[MATERIALS PROVIDED]

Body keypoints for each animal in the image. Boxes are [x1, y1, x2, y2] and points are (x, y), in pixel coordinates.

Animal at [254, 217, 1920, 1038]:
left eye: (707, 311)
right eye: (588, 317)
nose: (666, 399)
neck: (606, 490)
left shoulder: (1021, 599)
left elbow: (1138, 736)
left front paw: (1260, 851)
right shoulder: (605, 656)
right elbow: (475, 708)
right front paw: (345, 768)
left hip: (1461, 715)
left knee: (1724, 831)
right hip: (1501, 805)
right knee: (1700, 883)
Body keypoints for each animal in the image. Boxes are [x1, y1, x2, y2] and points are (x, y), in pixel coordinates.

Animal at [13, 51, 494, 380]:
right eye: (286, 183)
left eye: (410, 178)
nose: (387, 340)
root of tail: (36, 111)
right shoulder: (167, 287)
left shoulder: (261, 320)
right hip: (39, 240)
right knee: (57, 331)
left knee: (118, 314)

[/MATERIALS PROVIDED]
[MATERIALS PROVIDED]

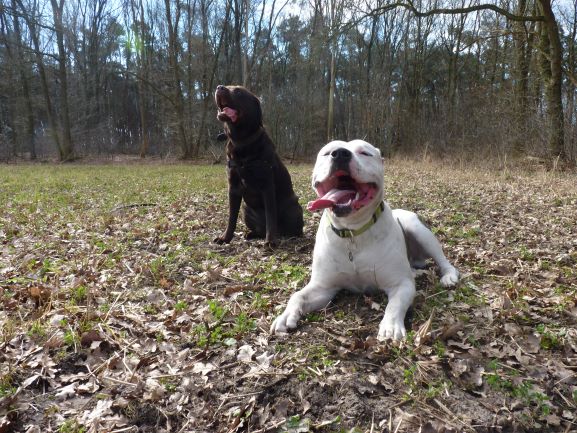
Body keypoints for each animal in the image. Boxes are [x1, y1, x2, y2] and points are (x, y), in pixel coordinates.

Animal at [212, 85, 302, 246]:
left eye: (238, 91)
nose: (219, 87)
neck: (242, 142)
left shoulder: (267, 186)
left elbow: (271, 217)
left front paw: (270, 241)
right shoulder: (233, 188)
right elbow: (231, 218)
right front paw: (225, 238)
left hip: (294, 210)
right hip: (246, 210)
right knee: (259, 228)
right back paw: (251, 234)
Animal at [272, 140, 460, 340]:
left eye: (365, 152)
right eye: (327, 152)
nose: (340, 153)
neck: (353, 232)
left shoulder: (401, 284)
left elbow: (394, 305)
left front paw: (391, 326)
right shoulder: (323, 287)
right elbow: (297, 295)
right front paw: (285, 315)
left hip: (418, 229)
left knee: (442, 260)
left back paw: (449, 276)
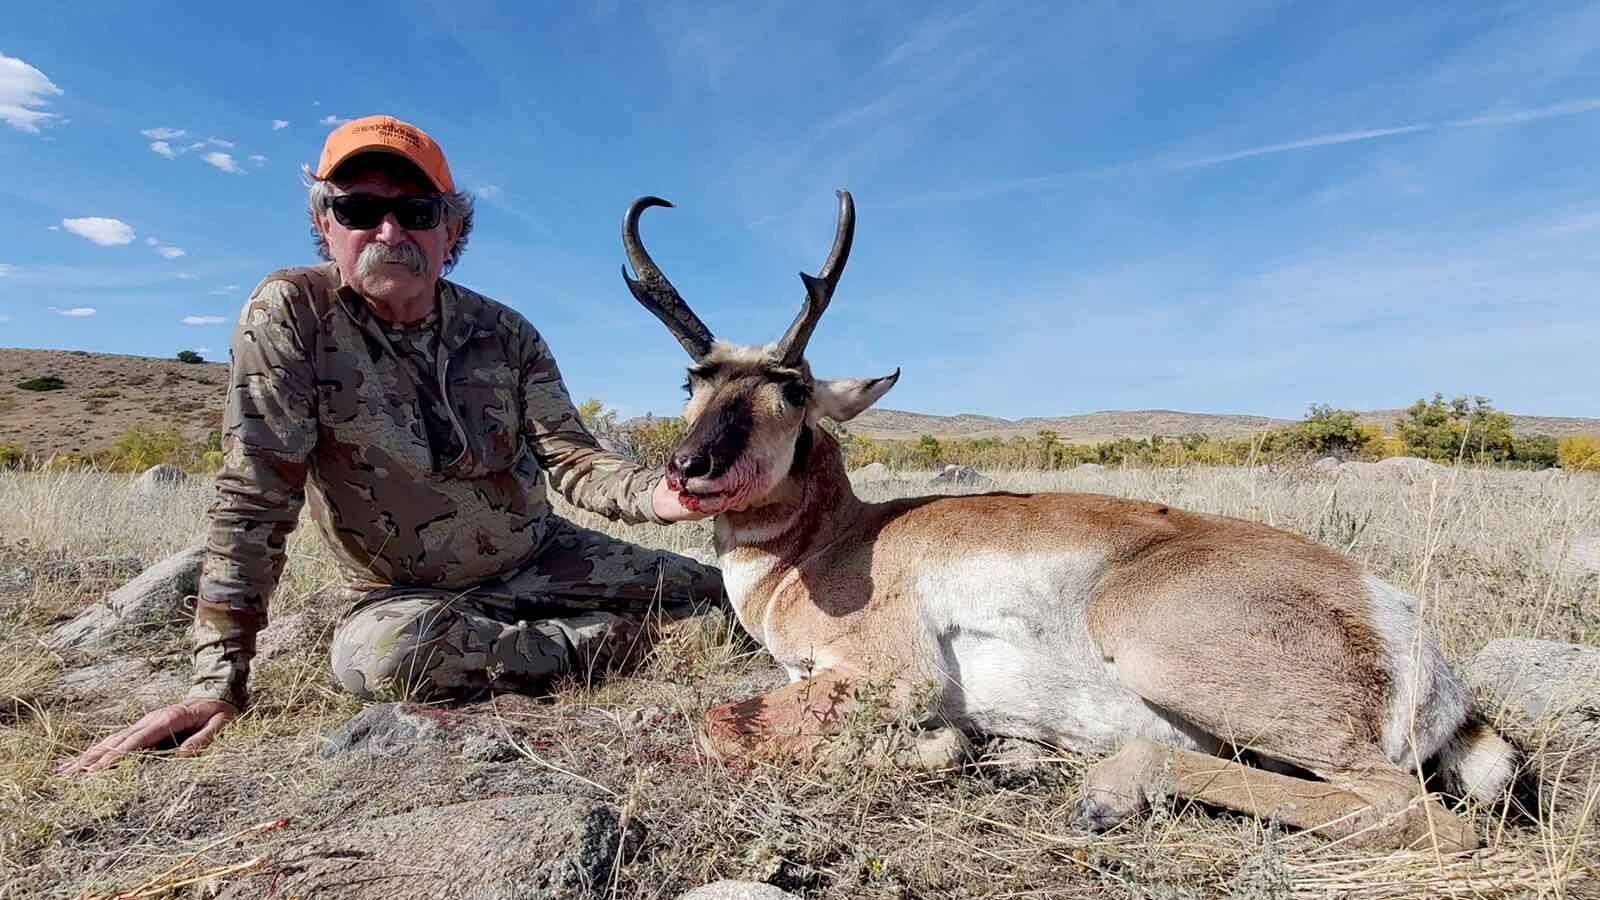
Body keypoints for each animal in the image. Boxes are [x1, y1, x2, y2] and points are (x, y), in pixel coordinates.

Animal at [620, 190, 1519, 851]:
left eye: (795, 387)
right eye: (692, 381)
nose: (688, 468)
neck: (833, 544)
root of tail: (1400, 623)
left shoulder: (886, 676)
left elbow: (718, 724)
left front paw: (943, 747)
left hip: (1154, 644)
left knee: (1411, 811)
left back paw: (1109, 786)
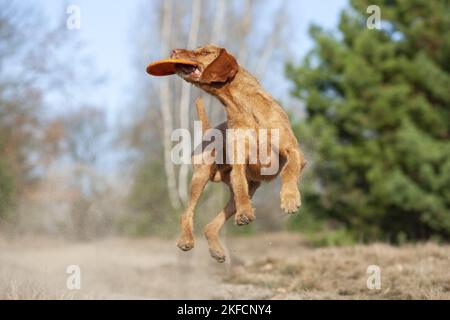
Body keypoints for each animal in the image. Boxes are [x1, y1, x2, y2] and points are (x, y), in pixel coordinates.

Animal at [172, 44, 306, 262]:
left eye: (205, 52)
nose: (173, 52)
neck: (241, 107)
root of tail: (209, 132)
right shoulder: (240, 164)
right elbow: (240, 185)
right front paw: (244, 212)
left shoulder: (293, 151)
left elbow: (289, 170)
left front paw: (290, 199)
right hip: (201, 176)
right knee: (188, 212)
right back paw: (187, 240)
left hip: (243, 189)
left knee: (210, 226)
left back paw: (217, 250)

[/MATERIALS PROVIDED]
[MATERIALS PROVIDED]

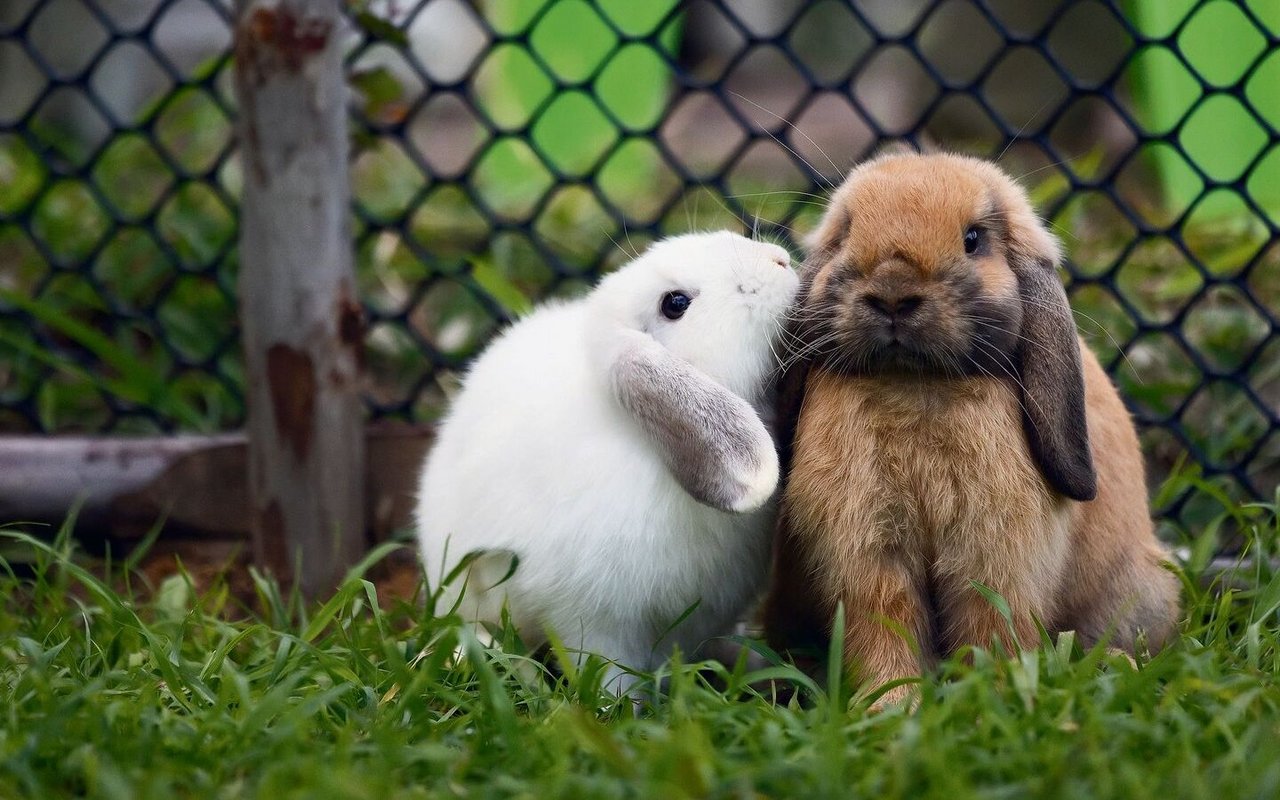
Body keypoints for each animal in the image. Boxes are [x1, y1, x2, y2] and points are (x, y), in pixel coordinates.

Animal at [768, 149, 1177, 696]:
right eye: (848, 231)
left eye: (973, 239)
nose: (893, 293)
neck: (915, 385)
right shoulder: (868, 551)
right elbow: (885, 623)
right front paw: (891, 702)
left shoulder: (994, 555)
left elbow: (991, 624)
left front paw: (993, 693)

[/MATERIALS PROVIDED]

AIM OF THE TASK
In the entries above, find every line with the word "front" and list it.

SOLUTION BELOW
left front paw: (1260, 851)
right front paw: (345, 768)
left front paw: (270, 241)
right front paw: (225, 238)
left front paw: (391, 326)
right front paw: (285, 315)
left front paw: (943, 747)
right front paw: (244, 212)
left front paw: (290, 199)
right front paw: (891, 702)
left front paw: (993, 693)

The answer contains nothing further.